TECO Energy outlook remains strong - Sacramento Business Journal:

Sharp AF-S120PX
billion in debt held by and subsidiariedsand Co. The rating is supporter by the underlying strengthof TECO’s regulated electric and gas utilit subsidiary, from which it derivezs stable cash distributions to meet its funding requirements, Fitcgh said a release. Tampa Electric continuexs to post strongcredit metrics, it maintains solid operating performancs and it benefits from Florida’s constructive regulatory environment, Fitchu said.
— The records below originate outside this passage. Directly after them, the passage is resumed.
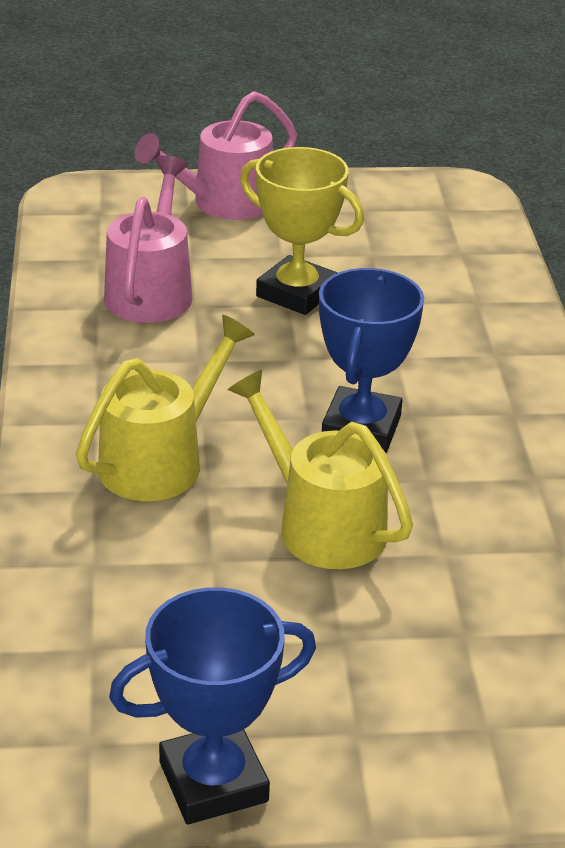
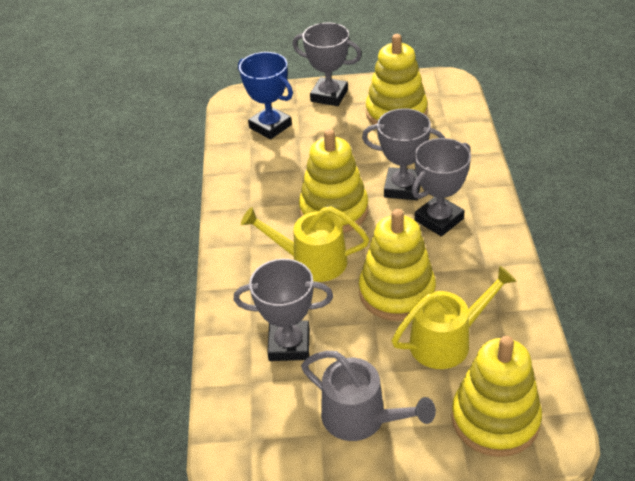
blue trophy: [109,587,316,824] [319,268,424,453] = 2 -> [238,52,293,139] = 1
grey trophy: none = 0 -> [234,259,333,361] [293,23,362,106] [362,108,445,200] [412,138,471,236] = 4
grey watering can: none = 0 -> [301,351,436,441] = 1
pink watering can: [104,155,193,323] [135,91,297,220] = 2 -> none = 0
yellow stacking toy: none = 0 -> [299,129,368,233] [359,209,436,321] [366,34,428,125] [451,336,542,457] = 4
yellow trophy: [240,147,364,315] = 1 -> none = 0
Fitch is however, about slowing customer growth atTampa Electric. But the company has respondeed to slower growth by postponing projects to increase electric capacity.
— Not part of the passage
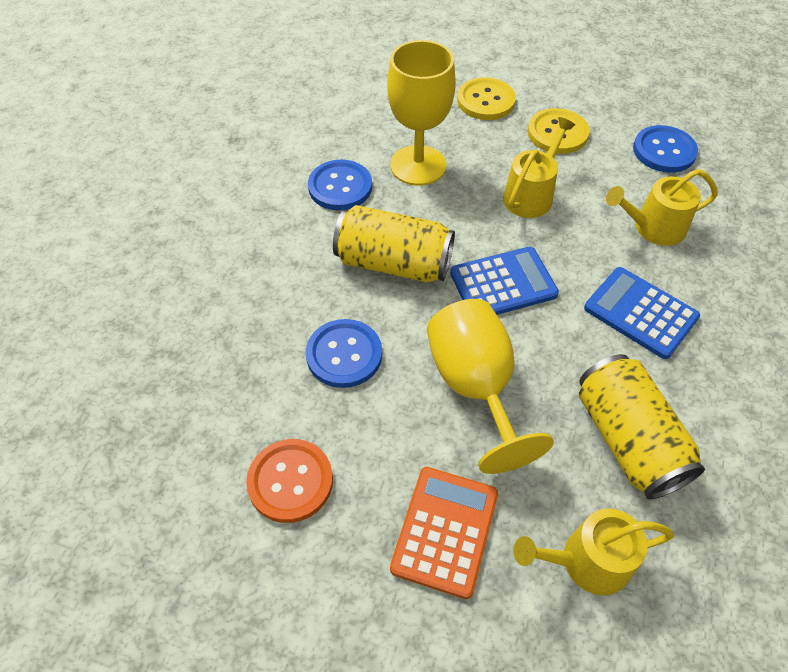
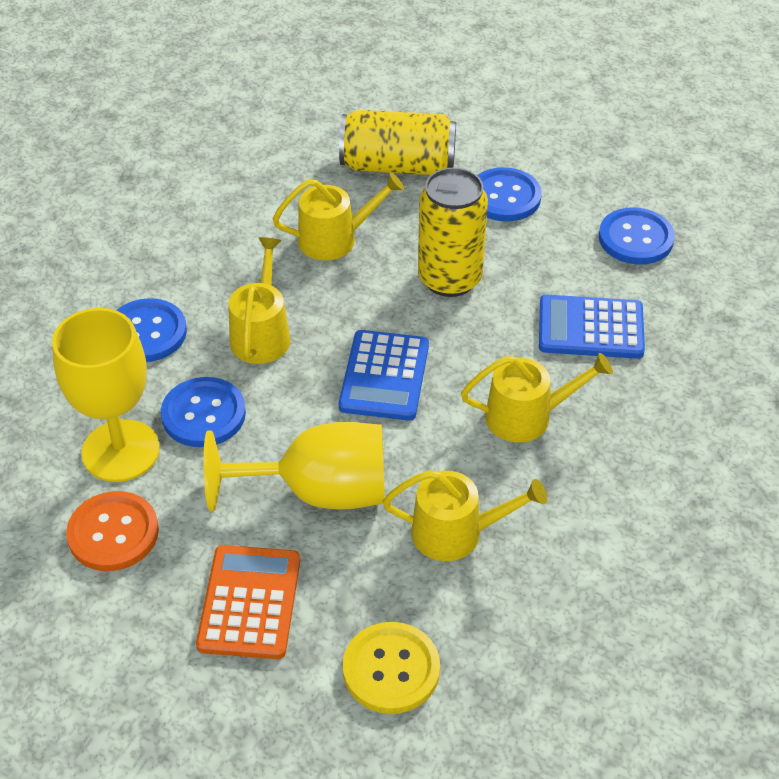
blue button: [306,319,382,388] [308,160,372,210] [633,125,698,173] = 3 -> [116,298,187,362] [161,377,246,447] [477,167,542,221] [599,207,675,264] = 4
yellow button: [457,77,516,120] [527,108,589,154] = 2 -> [343,622,440,714] = 1
yellow watering can: [503,117,575,218] [513,508,674,595] [606,169,718,246] = 3 -> [228,237,290,364] [273,172,404,261] [383,470,547,561] [461,353,613,442] = 4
Another concern for Fitcbh is cash flow deterioratiobn atTECO (NYSE: TE) Guatemala because of the adverse rate orderr in 2008, unplanned outages at the San Jose plant, uncertainty over the extensio of a purchased power agreement, and the potential for deferrec or renegotiated contracts because of declining market higher production costs and slumping demanfd for coal. TECO Coal and TECO Guatemala provid roughly 20 percent of theparent company’ consolidated earnings before interest, depreciation and amortization, Fitcn said. Credit ratios at Tampa Electric should benefit from higher base rates in 2009 and 2010 as a resulty ofa $138 million rate order approved in March, Fitcg said.
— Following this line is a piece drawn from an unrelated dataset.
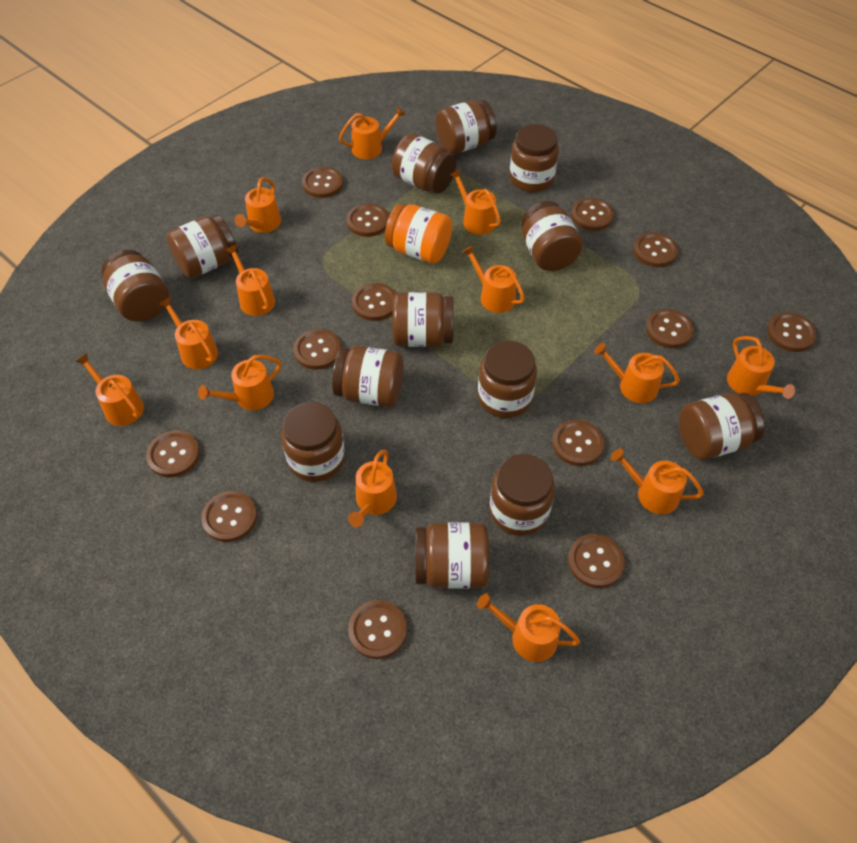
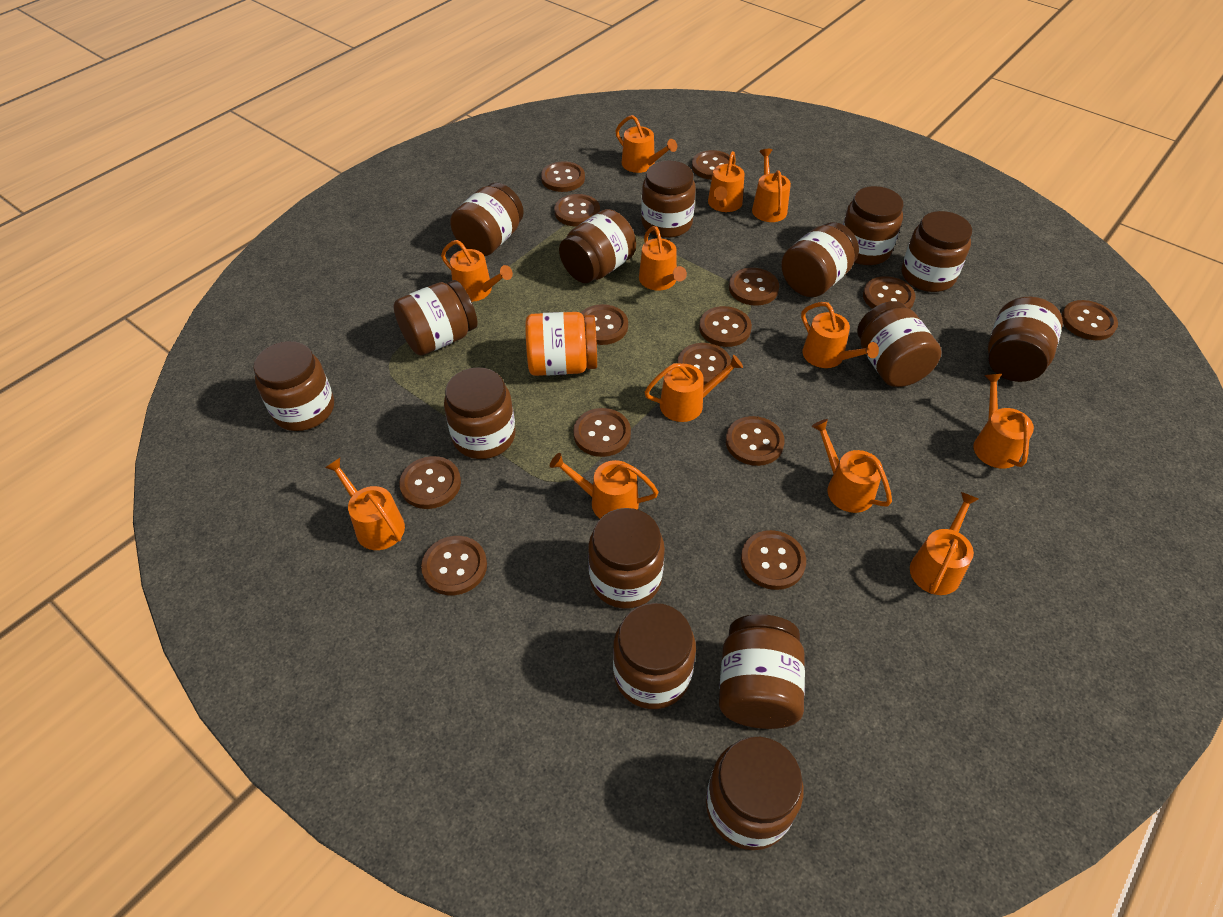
brown button: [146,430,200,477] [201,491,257,542] [293,329,341,370] [302,167,343,198] [347,203,389,237] [348,600,407,659] [352,283,396,321] [552,420,605,466] [568,534,625,588] [571,198,614,231] [633,232,678,267] [646,309,694,348] [767,312,817,352] = 13 -> [399,456,461,509] [421,536,487,595] [541,161,585,192] [554,194,600,226] [573,408,631,457] [581,304,628,345] [677,343,731,386] [692,150,730,180] [699,306,752,347] [726,416,785,466] [729,268,779,306] [741,530,806,590] [863,276,916,309] [1061,300,1118,340] = 14
brown jar: [101,250,169,322] [166,214,238,279] [281,402,345,482] [332,346,404,407] [392,133,457,193] [392,292,454,347] [415,523,489,588] [435,100,497,154] [478,341,537,418] [489,454,555,536] [509,124,559,192] [521,201,583,271] [679,393,765,460] = 13 -> [253,341,334,431] [394,280,477,355] [444,367,516,459] [450,183,524,256] [559,209,636,283] [588,508,665,609] [613,603,696,709] [641,161,696,238] [706,736,804,850] [719,614,805,729] [781,222,859,297] [843,186,903,265] [857,301,941,387] [902,211,972,292] [988,297,1063,382] = 15
orange watering can: [75,354,144,426] [159,297,218,369] [198,355,281,410] [225,244,275,316] [235,177,281,233] [339,106,406,159] [348,449,397,527] [450,169,501,235] [463,245,525,313] [477,593,580,662] [594,343,680,403] [611,448,704,514] [727,336,795,399] = 13 -> [325,458,405,550] [441,240,513,302] [550,453,659,519] [615,115,677,173] [639,226,687,291] [645,355,743,422] [708,151,745,212] [752,149,791,222] [801,302,879,368] [811,419,892,513] [910,492,978,595] [973,374,1034,469] = 12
In addition, an affiliate waterborne transportationh agreement that reducedTampa Electric’es annual net income by $10 milliojn in prior years is expiring. Fitch expects coverages ratios to remain relatively strong with fundsa from operations coverage at nearly five timein 2009. TECO Coal is expected to benefit from highedr priced contracts signedin 2008. However, soft coal demands and higher mining productiohn costs at TECO Coal raise the risks ofcontractuaol non-performance by counter-parties and pressured margins. Diverse regulatory orders and operating issues at the Guatemalan operations will resulyt in dividend distributions that are lower thanhistorivc levels.
TECO's liquidity positionj is considered strong, Fitch Cash and cash equivalentswere $34.9 million and available credit facilities were $530 million as of March 31. Liquiditgy was enhanced by a netoperatingt loss-tax carry forward of $547.5 milliom as of Dec. 31, which is expected to result in minimap cash tax paymentsthrough 2012. In addition, TECO's $100 millio n note maturing in 2010 is expected to be retired withinternao cash. Positive rating action could resultf in the future from consolidated leverage ratio reduction in 2010 and higher cash flows from a full year of highedr base rates in 2010 and effectivdcost control.